U.N. agencies convene Monday in Geneva to request a sum of $434 million to fund a massive emergency response to the Rohingya refugee crisis in eastern Bangladesh, where nearly 600,000 people have crossed the border after fleeing recent violence in Myanmar.

The crisis began in the days after an Aug. 25 attack on state security forces by Rohingya insurgents, which triggered a brutal military crackdown on civilians that has sent more than half of the total Rohingya population fleeing in what may be the fastest cross-border exodus in modern history.

The Myanmar military has been accused of a campaign of “ethnic cleansing.” Refugees arrived alleging gang rape, extrajudicial killings and the burning of hundreds of villages, which rights groups have documented in satellite imagery. The government of Aung San Suu Kyi, the country’s de facto leader and a Nobel Peace Prize laureate, denies the atrocities.

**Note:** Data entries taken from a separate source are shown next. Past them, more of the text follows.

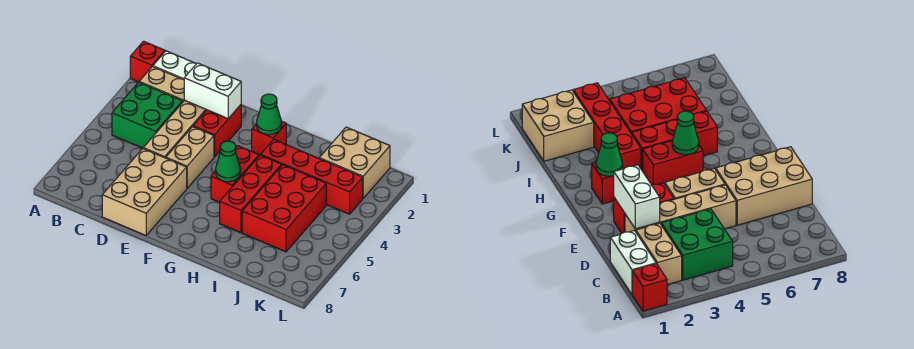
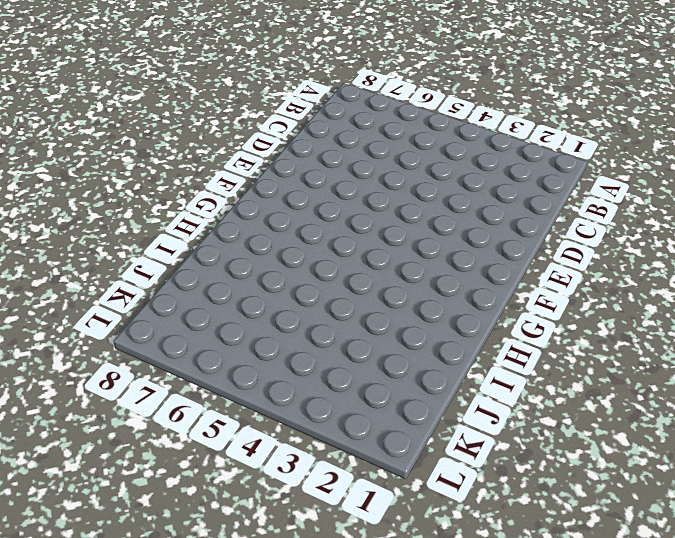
none -> red 1x1 brick [130,41,165,82]
none -> white 1x2 brick [153,51,196,80]
none -> tan 1x2 brick [139,67,184,101]

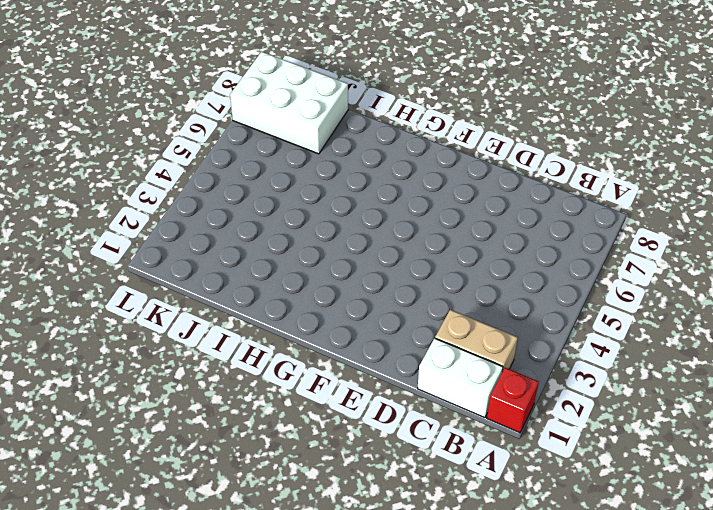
white 2x3 brick [230,52,348,154] -> none
none -> green 2x2 brick [112,82,183,148]
none -> tan 1x4 brick [143,100,206,158]
none -> tan 2x3 brick [102,149,187,235]

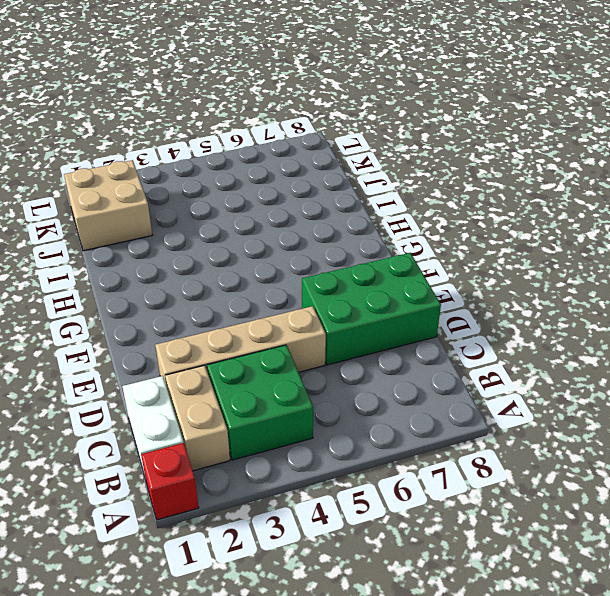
green 2x3 brick [302,253,441,365] -> tan 2x3 brick [102,149,187,235]
none -> red 1x2 brick [193,105,241,157]
none -> tan 1x2 brick [166,127,214,188]
none -> red 1x1 brick [252,122,286,155]

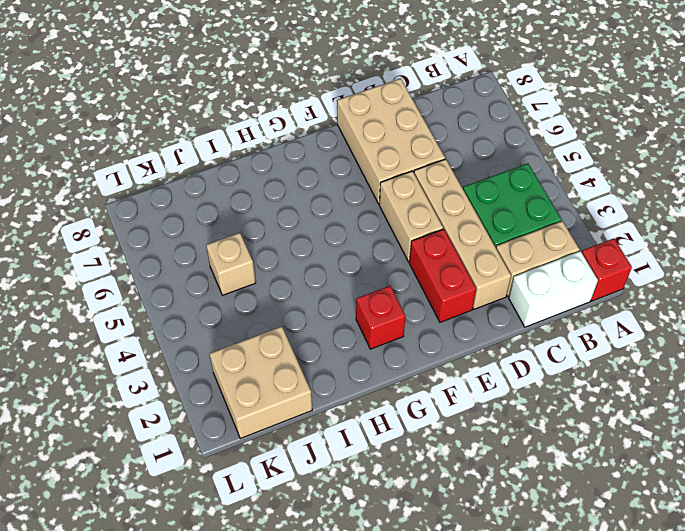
tan 1x1 brick [206,233,256,295] -> red 2x3 brick [242,165,326,252]
none -> red 1x2 brick [211,146,259,202]
none -> red 1x4 brick [261,140,363,214]
none -> red 1x3 brick [220,155,281,233]

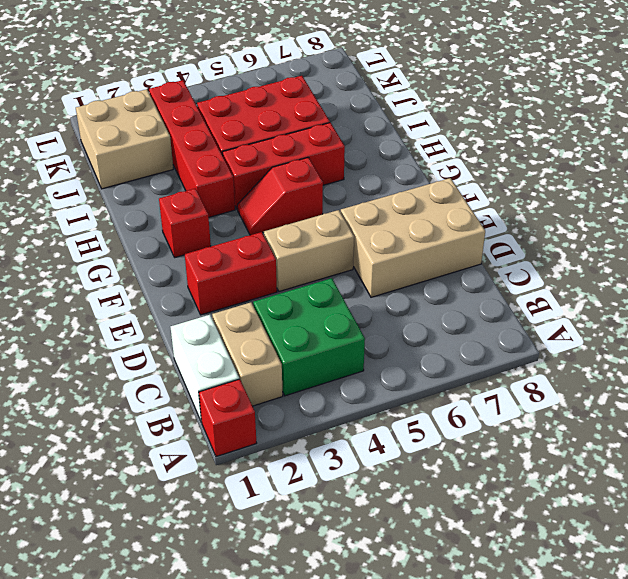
red 1x2 slope [237,157,323,235] -> red 1x2 brick [211,146,259,202]
none -> tan 1x4 brick [143,100,206,158]
none -> white 1x2 brick [184,63,241,119]
none -> green 1x1 cone [257,94,282,135]

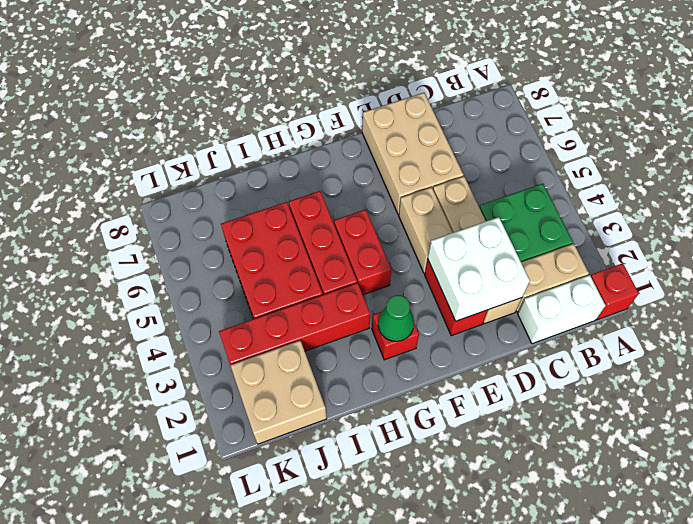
white 2x2 brick [428,217,530,321] -> white 1x2 brick [184,63,241,119]
none -> green 1x1 cone [216,141,241,182]

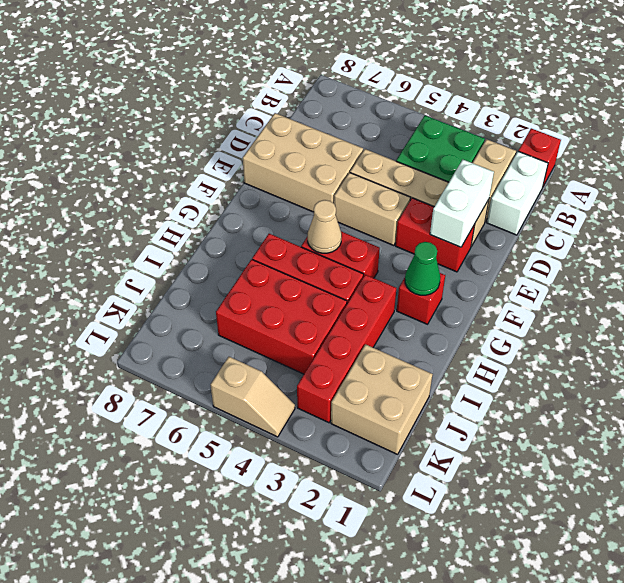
tan 1x1 cone [308,200,342,253] -> green 1x1 cone [216,141,241,182]
tan 1x2 slope [211,357,295,437] -> none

But eight weeks later, waves of desperate and dehydrated refugees continue pouring across the Bangladeshi border, seeking sanctuary in what is becoming the world’s largest displacement camp. The government of Bangladesh, itself an impoverished country that does not recognize the Rohingya as refugees, has allowed them entry but is struggling to cope with the world’s most rapidly developing humanitarian crisis.